• _EXERCISE GOAL_
If a line in the data has the string "Investment", please show it.

• _SOURCE MATERIAL_
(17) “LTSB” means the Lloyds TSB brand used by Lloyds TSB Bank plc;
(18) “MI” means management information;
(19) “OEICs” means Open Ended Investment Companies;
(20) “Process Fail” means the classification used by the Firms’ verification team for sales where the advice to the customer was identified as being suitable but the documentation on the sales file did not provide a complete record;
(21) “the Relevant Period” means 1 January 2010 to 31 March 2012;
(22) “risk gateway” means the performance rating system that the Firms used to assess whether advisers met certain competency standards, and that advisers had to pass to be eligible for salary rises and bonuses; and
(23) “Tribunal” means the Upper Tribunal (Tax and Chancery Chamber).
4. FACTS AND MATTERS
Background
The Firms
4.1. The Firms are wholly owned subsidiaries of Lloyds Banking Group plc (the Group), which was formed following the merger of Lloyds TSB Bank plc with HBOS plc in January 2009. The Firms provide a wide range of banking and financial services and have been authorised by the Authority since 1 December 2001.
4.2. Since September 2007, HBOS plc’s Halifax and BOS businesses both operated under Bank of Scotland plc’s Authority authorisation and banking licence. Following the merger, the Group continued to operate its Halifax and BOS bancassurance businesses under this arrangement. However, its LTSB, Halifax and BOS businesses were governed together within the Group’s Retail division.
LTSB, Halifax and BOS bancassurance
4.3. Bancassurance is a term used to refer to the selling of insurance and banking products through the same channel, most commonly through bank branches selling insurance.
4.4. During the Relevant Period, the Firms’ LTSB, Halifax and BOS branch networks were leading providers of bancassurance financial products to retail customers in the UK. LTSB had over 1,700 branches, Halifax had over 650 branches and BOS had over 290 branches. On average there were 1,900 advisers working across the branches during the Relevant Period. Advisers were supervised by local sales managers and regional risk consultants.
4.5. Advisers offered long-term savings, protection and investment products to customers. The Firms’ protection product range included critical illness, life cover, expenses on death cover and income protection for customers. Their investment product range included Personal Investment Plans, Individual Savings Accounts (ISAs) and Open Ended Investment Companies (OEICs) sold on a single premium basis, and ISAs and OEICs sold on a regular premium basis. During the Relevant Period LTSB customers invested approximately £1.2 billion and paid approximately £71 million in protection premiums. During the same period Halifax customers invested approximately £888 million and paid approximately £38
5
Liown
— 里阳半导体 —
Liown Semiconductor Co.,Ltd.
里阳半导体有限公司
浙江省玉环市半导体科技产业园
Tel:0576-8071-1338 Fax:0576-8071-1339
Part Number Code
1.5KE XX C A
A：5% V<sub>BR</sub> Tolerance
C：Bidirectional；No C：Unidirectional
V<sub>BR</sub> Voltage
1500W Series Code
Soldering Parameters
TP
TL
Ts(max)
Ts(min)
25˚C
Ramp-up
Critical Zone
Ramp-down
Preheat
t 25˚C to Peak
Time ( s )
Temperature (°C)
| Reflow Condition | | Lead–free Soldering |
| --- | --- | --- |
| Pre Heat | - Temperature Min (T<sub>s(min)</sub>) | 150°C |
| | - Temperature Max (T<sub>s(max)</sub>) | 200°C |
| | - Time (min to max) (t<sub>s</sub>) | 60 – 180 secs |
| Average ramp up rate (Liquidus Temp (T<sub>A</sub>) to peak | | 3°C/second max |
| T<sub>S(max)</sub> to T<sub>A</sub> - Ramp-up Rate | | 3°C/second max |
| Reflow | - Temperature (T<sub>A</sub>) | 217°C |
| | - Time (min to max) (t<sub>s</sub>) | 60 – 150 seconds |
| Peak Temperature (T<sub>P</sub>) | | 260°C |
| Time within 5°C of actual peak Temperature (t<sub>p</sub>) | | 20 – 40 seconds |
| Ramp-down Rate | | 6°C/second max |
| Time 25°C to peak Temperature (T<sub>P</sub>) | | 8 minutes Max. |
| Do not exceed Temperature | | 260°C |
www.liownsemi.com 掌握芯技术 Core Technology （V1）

• _OUTPUT OF THE TASK_
(19) “OEICs” means Open Ended Investment Companies;
4.5. Advisers offered long-term savings, protection and investment products to customers. The Firms’ protection product range included critical illness, life cover, expenses on death cover and income protection for customers. Their investment product range included Personal Investment Plans, Individual Savings Accounts (ISAs) and Open Ended Investment Companies (OEICs) sold on a single premium basis, and ISAs and OEICs sold on a regular premium basis. During the Relevant Period LTSB customers invested approximately £1.2 billion and paid approximately £71 million in protection premiums. During the same period Halifax customers invested approximately £888 million and paid approximately £38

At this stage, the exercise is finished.